Reading passage
┏━━
Republicans leave Washington without any solution on healthcare: ‘Giving the middle finger to the American people’

‘Twas the week before Christmas and all throughout the People’s House, not a deal on healthcare in sight, or a ban on members trading stocks or their spouse.
House Speaker Mike Johnson elected to send the House of Representatives home on Thursday without a vote to stave off the impending expiration of enhanced tax credits for the Affordable Care Act’s marketplace.
This came even though four Republicans signed House Minority Leader Hakeem Jeffries’s discharge petition to force a vote on a three-year extension for the tax credits, which expire at the end of the month.
This means the 22 million Americans who buy their insurance on the marketplace could see their premiums double or even triple.
Johnson told The Independent he would not advance the legislation because once a petition receives the requisite 218 signatures, it has to sit on the calendar for seven legislative days. With the House out of session until next year, the clock will resume once it begins again.
“Because you cannot fast-forward the consideration on the floor of a discharge petition,” Johnson said.
Of course, the speaker could easily keep the House in session to allow the legislative calendar to resume. Instead, he’s sending the House home for Christmas without any solution.
Understandably, many Republicans are not happy about it. Rep. Kevin Kiley (R-Calif.) criticized Johnson for keeping the House out of session for almost two months during the government shutdown.
“It was definitely a mistake for him not to bring one of these compromise measures to the floor,” Kiley told The Independent.
Kiley has been angry at Johnson for a while, given how he handled the government shutdown, but also for the fact that Johnson did not come up with a congressional solution for redistricting, which allowed for Texas to redraw its map to favor Republicans. That led to California voting for Proposition 50, which allows a one-time partisan redraw of its congressional map, which now means Kiley could lose his race.
Kiley also torched Jeffries for the way he handled the health care premium crisis.
“But you could equally say that Jeffries didn’t meet him halfway, because he said, ‘No, I’m going to support this one and only one uncompromising, rigid proposal with no reforms that the Senate has already rejected and so has no chance of becoming law.’”
In Kiley’s defense, a three-year extension will not pass in the Senate. Republicans killed it last week. Kiley signed separate discharge petitions from a bipartisan coterie of lawmakers to force a vote.
┗━━
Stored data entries
┏━━
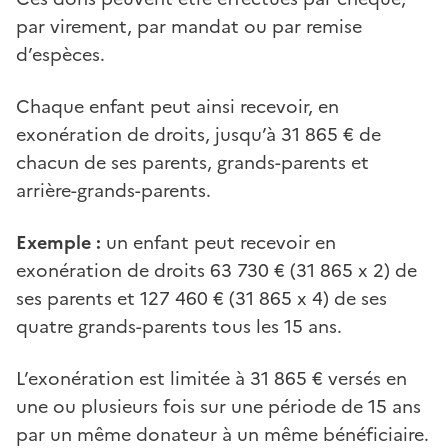
par virement, par mandat ou par remise
d’espèces.
Chaque enfant peut ainsi recevoir, en
exonération de droits, jusqu’à 31 865 € de
chacun de ses parents, grands-parents et
arrière-grands-parents.
Exemple :
un enfant peut recevoir en
exonération de droits 63 730 € (31 865 x 2) de
ses parents et 127 460 € (31 865 x 4) de ses
quatre grands-parents tous les 15 ans.
L’exonération est limitée à 31 865 € versés en
une ou plusieurs fois sur une période de 15 ans
par un même donateur à un même bénéficiaire.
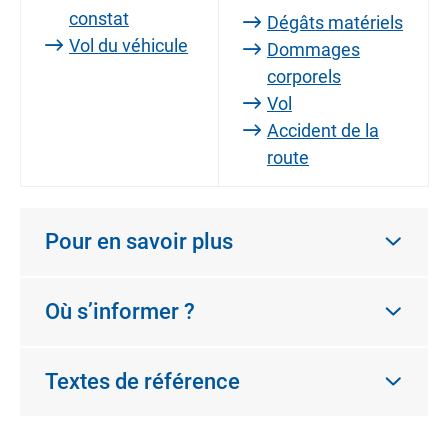
constat
Dégâts matériels
Vol du véhicule
Dommages
corporels
Vol
Accident de la
route
Pour en savoir plus
Où s’informer ?
Textes de référence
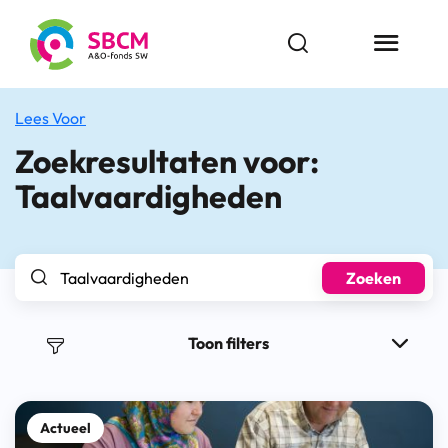
Ga
naar
Open zoekbalk
Menu butt
de
inhoud
Lees Voor
Zoekresultaten voor:
Taalvaardigheden
Zoek naar..
Zoeken
Toon filters
Actueel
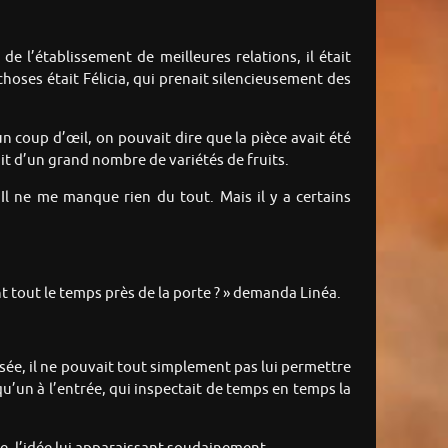
e l’établissement de meilleures relations, il était
s choses était Félicia, qui prenait silencieusement des
n coup d’œil, on pouvait dire que la pièce avait été
it d’un grand nombre de variétés de fruits.
 Il ne me manque rien du tout. Mais il y a certains
nt tout le temps près de la porte ? » demanda Linéa.
sée, il ne pouvait tout simplement pas lui permettre
elqu’un à l’entrée, qui inspectait de temps en temps la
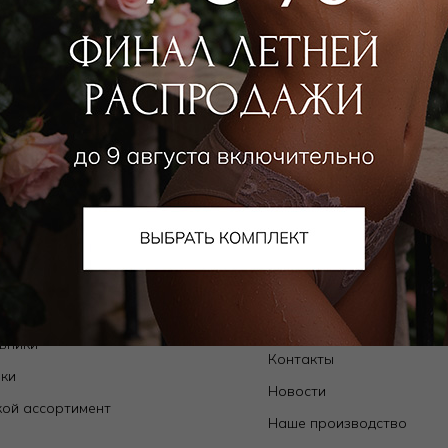
 путешествие на море. Чтобы подобрать себе купальник, нужно у
то сможете правильно выбрать и купить себе купальник.
ь лучшие европейские и российские бренды купальниов.
ники" вы сможете купить со скидкой себе купальники разных мо
алог
О компании
Orchid — коллекции собственного
О нас
да
Магазины
ьники
Контакты
ки
Новости
ой ассортимент
Наше производство
е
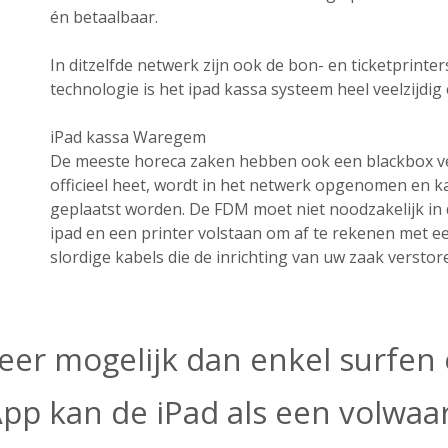
én betaalbaar.
In ditzelfde netwerk zijn ook de bon- en ticketprint
technologie is het ipad kassa systeem heel veelzijdig e
iPad kassa Waregem
De meeste horeca zaken hebben ook een blackbox ver
officieel heet, wordt in het netwerk opgenomen en k
geplaatst worden. De FDM moet niet noodzakelijk in 
ipad en een printer volstaan om af te rekenen met 
slordige kabels die de inrichting van uw zaak verstor
eer mogelijk dan enkel surfen o
App kan de iPad als een volwa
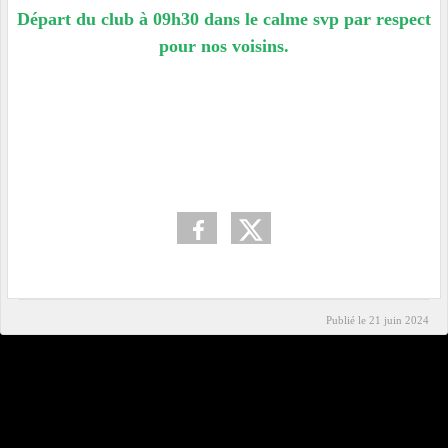
Départ du club à 09h30 dans le calme svp par respect
pour nos voisins.
Publié le
21 juin 2024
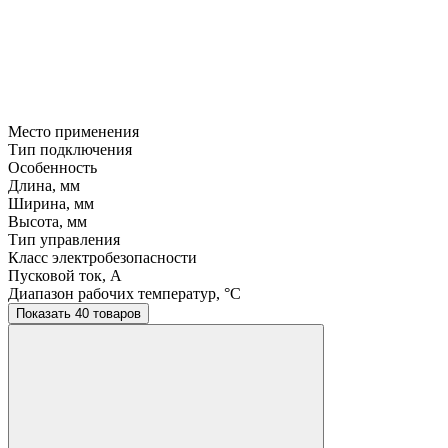
Место применения
Тип подключения
Особенность
Длина, мм
Ширина, мм
Высота, мм
Тип управления
Класс электробезопасности
Пусковой ток, A
Диапазон рабочих температур, °C
Показать 40 товаров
┗━━
Exercise instructions
1 - According to the article on the healthcare tax credits, how long must a discharge petition sit on the calendar after it gets 218 signatures?
2 - Resume the article on Republicans and the healthcare tax credits, picking up after its last sentence.

Responses in order
1 - Seven legislative days.

2 -
Instead, the House voted only on a grab-bag list of health care policies cobbled together on Wednesday evening that did not include an extension of the health care premiums.
But Johnson prevented even a vote on amendments to extend the subsidies on the health care bill, driving those four moderates into the arms of Democrats and Jeffries. But that is cold comfort, as Americans fear their premiums will be unaffordable
“It’s also like the administration giving the middle finger to the American people,” Sen. Mark Kelly (D-Ariz.) told The Independent.
But while Democrats are understandably steamed about the expiration of the tax credits, so are many of the Republicans in tough races. Letting the tax credits expire and letting premiums skyrocket is political suicide.
This explains why Reps Brian Fitzpatrick of Pennsylvania and Mike Lawler of New York, both of whom represent districts that voted for Kamala Harris, signed the discharge petition. Reps. Ryan Mackenzie and Rob Bresnahan of Pennsylvania flipped two toss-up seats in 2024.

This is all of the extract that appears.